A few days later, Ringel said Jackson called him about the possibility of staying on the team as an undergraduate coach. After approval from the Athletic Department, Ringel was officially hired.
Ringel said Jackson gave him two options: He could either put hockey behind him or stay involved with the team as a coach. For Ringel, the choice was easy.
“Moving on never really crossed my mind,” he said. “I love the sport too much. I still go out there and try and do as much as I can with drills or messing around after practice. I was thankful that there was a position, and even if there wasn’t I’d probably still just be hanging out at the rink anyways.”
Now, Ringel is a kind of liaison between the players and coaching staff, communicating when players are tired, upset or just bogged down with schoolwork.
Jackson said he always appreciated Ringel’s input.
“He gives me insights because he does care,” Jackson said. “He’s invested in the program, and I think it’s been great for him to be part of the team and he’s been helpful to the coaching staff.”
On the other end, Ringel said the coaches have been just as helpful to him, teaching him the ins and outs of what it takes to be a successful coach at the Division I level.
“I didn’t think there was really that much to coaching.
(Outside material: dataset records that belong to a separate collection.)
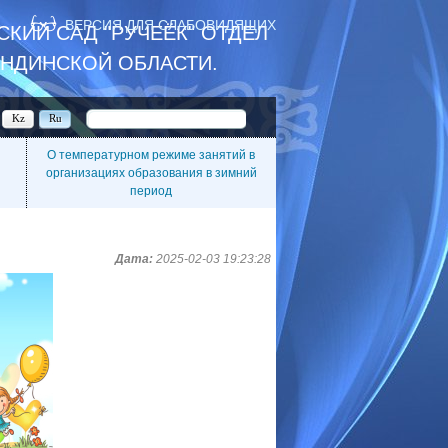
ВЕРСИЯ ДЛЯ СЛАБОВИДЯЩИХ
КИЙ САД "РУЧЕЁК" ОТДЕЛ
АНДИНСКОЙ ОБЛАСТИ.
Kz
Ru
О температурном режиме занятий в
организациях образования в зимний
период
Дата:
2025-02-03 19:23:28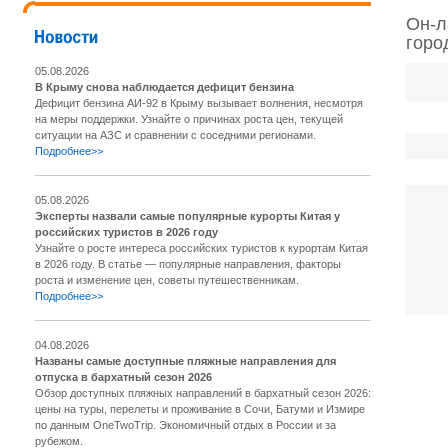
Он-л
горо
05.08.2026
В Крыму снова наблюдается дефицит бензина
Дефицит бензина АИ-92 в Крыму вызывает волнения, несмотря
на меры поддержки. Узнайте о причинах роста цен, текущей
ситуации на АЗС и сравнении с соседними регионами.
Подробнее>>
05.08.2026
Эксперты назвали самые популярные курорты Китая у
российских туристов в 2026 году
Узнайте о росте интереса российских туристов к курортам Китая
в 2026 году. В статье — популярные направления, факторы
роста и изменение цен, советы путешественникам.
Подробнее>>
04.08.2026
Названы самые доступные пляжные направления для
отпуска в бархатный сезон 2026
Обзор доступных пляжных направлений в бархатный сезон 2026:
цены на туры, перелеты и проживание в Сочи, Батуми и Измире
по данным OneTwoTrip. Экономичный отдых в России и за
рубежом.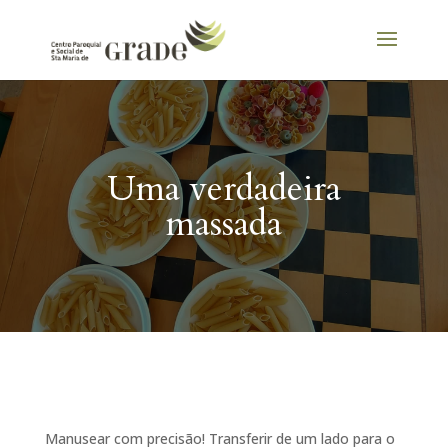
Uma verdadeira
massada
Manusear com precisão! Transferir de um lado para o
I was like, ‘Oh you just put guys out there and they make you look good,'” Ringel said. “But there’s a lot that goes into it. From breaking down other teams and what would work against them, what doesn’t work against them. Even just setting rules and guidelines for your team to follow, not even just on-ice stuff but off-ice stuff, and just maintaining a good balance.”
At practices, Ringel’s involvement varies from day to day. He said he isn’t technically limited medically, but that Jackson keeps tabs on his activity and condition.
“Some days he’ll let me get dressed and run the mock power play,” Ringel said with a smile. “But that’s only been like three times this year.”
Despite his new role, Ringel is still just one of the guys.
A month ago, after a 6-1 loss to Ohio State, Notre Dame’s seniors called a players-only meeting. Ringel said he was present at the meeting, but didn’t relay its proceedings to the coaches.
“As much as I am a coach in title, I still feel like I’m more part of the team than the coaching staff,” he said.
After he graduates, Ringel, a finance major, said he wants to take some time off, but that coaching could be in his future.
“As much as I love the game, not playing hockey has kind of opened my eyes to a lot of other things,” he said. “The last 12 years of my life have been pretty much dedicated to it and I would like to maybe try some other things that I haven’t really done. I know that if that doesn’t work out for me I could always come back to coaching in the future.”
Ringel said he still feels the lingering effects of his concussion today, and said he gets headaches occasionally when he gets his heart rate up. But when asked if he felt any resentment towards the Miami player that ended his career, he just chalked it up to being a part of the sport he still loves.
“You can’t be mad about it,” he said. “Everyone’s hit someone in an awkward position, everyone’s been hit. My case is just one of those things where I didn’t recover from it and you can’t do anything about it, you just kind of go with it.”